Anyone who decides to use an industrial robot in their company may ask themselves another question: It’s great that the robots can be used for many different work areas, but how can I manage to deal with them? How is such a robot operated? For laypersons, the image emerges of opening a flap, standing in front of the robot’s innards, and staring helplessly at a colorful tangle of cables.
While this is often portrayed in films, it is not to be expected in the real world with industrial robots. In the meantime, a solution has been found to the problem that makes it easier for people unfamiliar with robotics to operate a robot: the HMI – Human Machine Interface. But what exactly is that?
What Is The HMI?
Generally speaking, HMI is a dashboard that enables the communication between machines with computer programs or systems. Technically speaking, HMI does not refer to a screen explicitly constructed for this purpose but to any screen used to interact with a machine. If you take a closer look, however, HMI unofficially refers primarily to screens used in industrial environments to communicate with robots.
What Does An HMI Do?
As already mentioned, HMI facilitates communication with the robot and simplifies operation.
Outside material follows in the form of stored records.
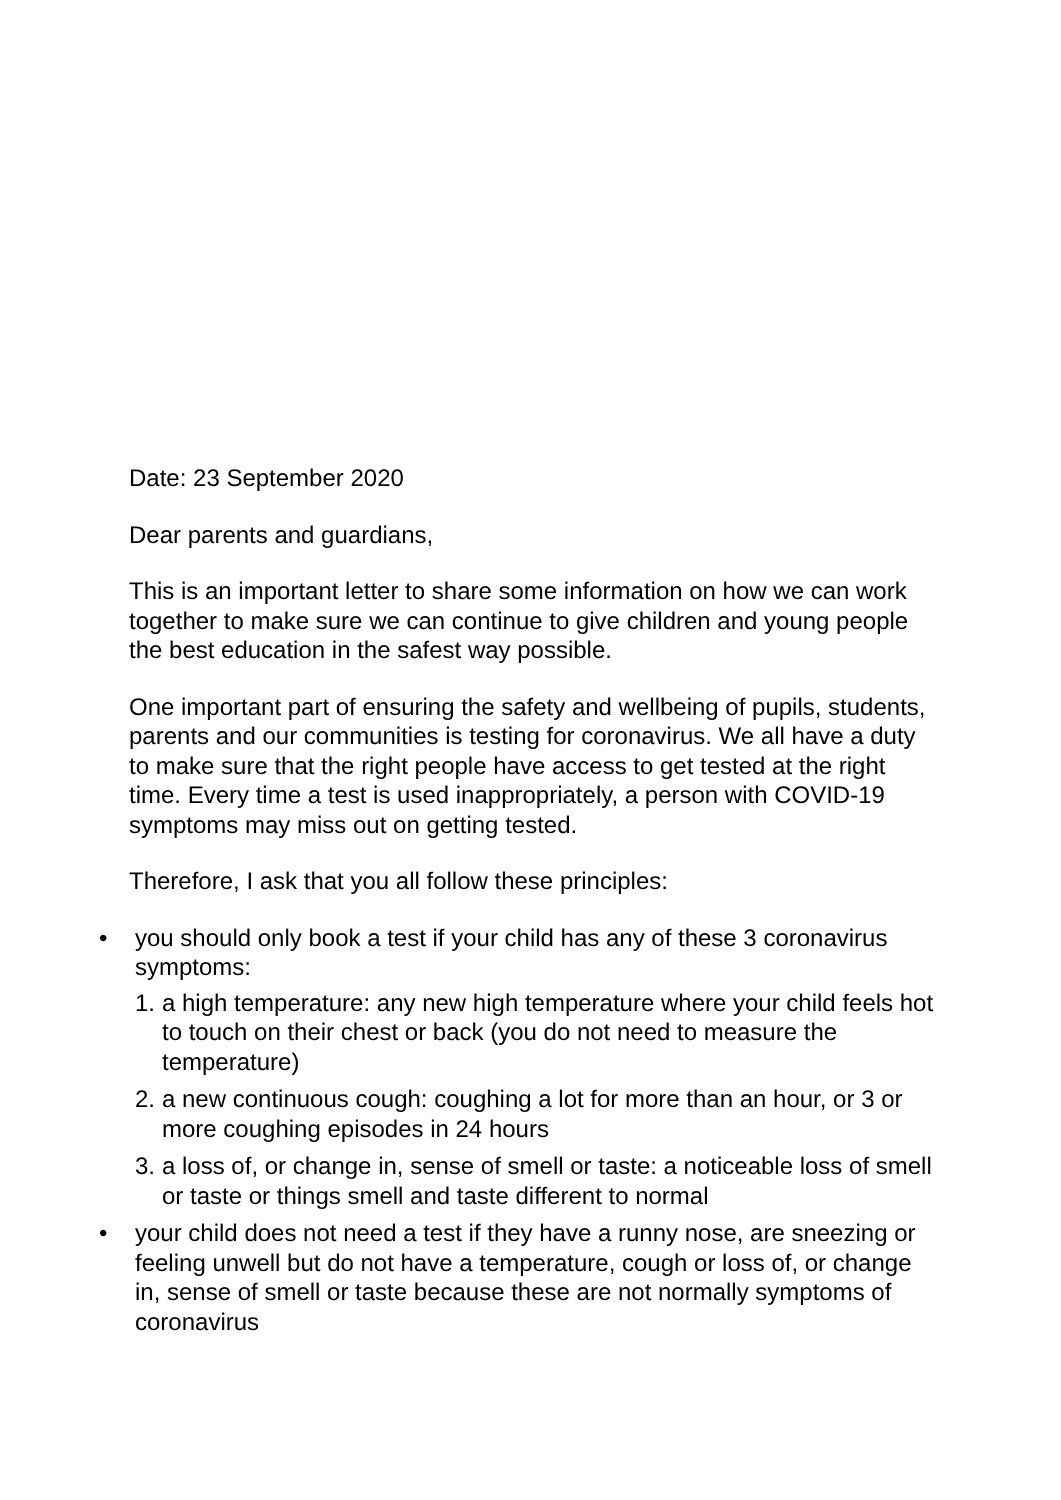Date: 23 September 2020
Dear parents and guardians,
This is an important letter to share some information on how we can work together to make sure we can continue to give children and young people the best education in the safest way possible.
One important part of ensuring the safety and wellbeing of pupils, students, parents and our communities is testing for coronavirus. We all have a duty to make sure that the right people have access to get tested at the right time. Every time a test is used inappropriately, a person with COVID-19 symptoms may miss out on getting tested.
Therefore, I ask that you all follow these principles:
• you should only book a test if your child has any of these 3 coronavirus symptoms:
1. a high temperature: any new high temperature where your child feels hot to touch on their chest or back (you do not need to measure the temperature)
2. a new continuous cough: coughing a lot for more than an hour, or 3 or more coughing episodes in 24 hours
3. a loss of, or change in, sense of smell or taste: a noticeable loss of smell or taste or things smell and taste different to normal
• your child does not need a test if they have a runny nose, are sneezing or feeling unwell but do not have a temperature, cough or loss of, or change in, sense of smell or taste because these are not normally symptoms of coronavirus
Accordingly, HMIs display real-time data and enable machines to be controlled via a graphical user interface. In fact, as end users, we also interact with an HMI more often than we realize. In new cars, for example, most functions can be accessed via a touchpad next to the steering wheel. This comes very close to an HMI.
How Is An HMI Used?
HMIs can be found in many industries, especially those increasingly relying on automation. In industry, HMIs are primarily used to monitor machines, analyze work processes and efficiency, or control systems. In addition, users can display and manage alarms via the HMI and react accordingly quickly if work processes are not running optimally.
What Does This Have To Do With Robots?
In industry, buying robots also means familiarizing yourself with HMIs or using them because HMIs make robot programming easy and operation simpler. A prime example here is collaborative robotics, which is intended to lower the hurdles for using industrial robots in production with the help of a specially developed HMI designed for easy use.
Thanks to the intuitive dashboard design, the industrial robots can be easily programmed and operated thanks to an HMI and used in production without much effort. This makes working with a collaborative robot easy for employees unfamiliar with robotics. In addition, an employee from the IT department can usually be consulted for reprogramming, as they are familiar with the HMIs and computer systems used and can operate the robot.
Accordingly, it can be said in summary that no entrepreneurs should be afraid of using robots for their production. The technology has advanced enough to make operations easy and understandable. If you have a dedicated IT department, you will not need external technicians to handle the robots.